Le juge et son bourreau, Le soupçon, Friedrich Dürrenmatt
- M. O.
- 4 juil.
- 2 min de lecture
Le premier récit, Le juge et son bourreau, le plus réussi, s’ouvre sur la découverte d’un policier assassiné dans sa voiture sur une route de montagne, près de Berne. Le commissaire Bärlach, la soixantaine fatiguée, est chargé de l’enquête. Avec son adjoint Tschanz ils forment le duo classique. D’un côté, le sexagénaire expérimenté surnommé « le Vieux » qui a travaillé en Allemagne et en Turquie, sorte de Maigret suisse, le cigare au lieu de la pipe. Il dirige l’affaire avec une sorte de distance, presque de désinvolture et se fie à son intuition : « mon soupçon n’est pas scientifiquement, criminologiquement fondé. Aucun argument ne le justifie. […] A vrai dire, j’ai seulement une idée de l’individu qui pourrait être l’assassin.» De l’autre, le jeune ambitieux mène une enquête de terrain fouillée, accumule les indices et les preuves. L’urgence renforce le suspens car Bârlach a peu de temps devant lui ; il souffre d’un cancer à l’estomac et doit être opéré au plus tôt. Mais rien ne l’arrête : « Je suis un gros chat, un matou qui aime dévorer les souris. » Un retournement final inattendu - dont nous ne dirons rien - éclaire toute l’histoire.
On retrouve le même commissaire Bärlach, cette fois mis à la retraite après avoir été opéré, dans le deuxième récit, Le soupçon. Le doute s’insinue en lui lorsque son ami médecin croit reconnaitre sur une photo un nazi ayant pratiqué des expériences médicales atroces dans le camp du Stutthof. Celui-ci est actuellement à la tête d’une clinique de luxe aux méthodes douteuses après avoir exercé au Chili pendant la guerre. Même si tout semble le contredire, Bärlach n’écoute que son soupçon et, malgré le risque encouru, se fait admettre dans cette clinique.

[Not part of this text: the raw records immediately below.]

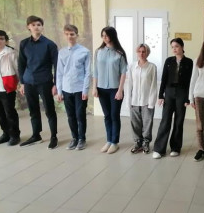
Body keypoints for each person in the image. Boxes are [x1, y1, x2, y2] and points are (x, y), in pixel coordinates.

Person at [18, 15, 59, 149]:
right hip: (28, 81)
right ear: (28, 27)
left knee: (49, 110)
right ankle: (36, 135)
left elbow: (57, 66)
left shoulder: (50, 44)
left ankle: (54, 136)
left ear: (42, 27)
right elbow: (21, 64)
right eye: (33, 25)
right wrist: (22, 83)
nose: (36, 27)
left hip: (45, 81)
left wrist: (56, 84)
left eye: (39, 25)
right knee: (33, 110)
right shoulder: (24, 44)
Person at [152, 38, 193, 159]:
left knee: (179, 121)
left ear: (182, 47)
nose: (174, 49)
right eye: (172, 47)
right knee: (165, 120)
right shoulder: (169, 61)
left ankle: (175, 148)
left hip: (182, 93)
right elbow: (164, 78)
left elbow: (190, 81)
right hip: (169, 92)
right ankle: (159, 149)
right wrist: (161, 95)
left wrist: (188, 98)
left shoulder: (189, 62)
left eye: (176, 46)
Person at [92, 26, 128, 155]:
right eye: (103, 36)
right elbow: (95, 71)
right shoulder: (98, 51)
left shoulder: (120, 53)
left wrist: (120, 90)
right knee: (107, 116)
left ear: (112, 36)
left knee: (114, 115)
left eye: (106, 35)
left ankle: (114, 142)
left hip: (115, 89)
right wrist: (94, 87)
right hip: (101, 88)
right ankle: (108, 140)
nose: (104, 38)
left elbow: (123, 73)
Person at [56, 24, 91, 151]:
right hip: (66, 89)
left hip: (79, 89)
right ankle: (74, 138)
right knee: (70, 116)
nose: (69, 36)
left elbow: (88, 72)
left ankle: (82, 139)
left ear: (77, 35)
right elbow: (59, 73)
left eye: (72, 34)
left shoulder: (85, 52)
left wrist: (85, 90)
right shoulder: (61, 52)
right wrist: (59, 91)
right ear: (64, 35)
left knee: (80, 115)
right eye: (67, 34)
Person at [128, 44, 157, 155]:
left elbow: (153, 85)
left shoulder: (152, 67)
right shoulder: (132, 66)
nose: (141, 53)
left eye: (144, 51)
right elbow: (130, 84)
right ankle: (137, 142)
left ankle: (146, 142)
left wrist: (151, 102)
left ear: (147, 53)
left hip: (147, 101)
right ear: (137, 52)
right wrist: (129, 101)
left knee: (147, 123)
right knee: (135, 123)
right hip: (134, 100)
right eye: (139, 51)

Dans ses deux textes Dürrenmatt n’épargne pas la Suisse et particulièrement Berne « ce trou perdu, cette prétendue capitale (…) cette grosse ville endormie », objet d’une violente diatribe. Il pointe du doigt le pouvoir de l’argent et la compromission des gouvernants : « Trop de petites combines, trop d’espionnage ; mais le gibier qui prospère et qu’on devrait chasser, les vrais gros bestiaux, l’Etat les protège comme au jardin zoologique. » L’auteur - qui était aussi peintre et dramaturge - a le sens du décor et de la progression dramatique. Son style incisif et caustique et sa maîtrise du suspens tiennent le lecteur en haleine. Mais surtout, au-delà de l’intrigue, ces deux récits prennent une dimension historique et métaphysique, dans le contexte de l’après-guerre. La question qui les traverse et qui taraude le commissaire est celle du mal : « Ainsi le mal l’avait toujours envoûté, ce grand mystère dont la résolution l’attirait sans cesse, irrésistiblement. »
La nouvelle traduction de ces récits publiés dans les années cinquante est l’occasion de découvrir un auteur de talent et deux polars philosophiques sur fond de montagnes suisses.
Le juge et son bourreau, Le soupçon, Friedrich Dürrenmatt, traduit de l’allemand par Alexandre Pateau, Gallmeister, Totem, 2025, 301 pages.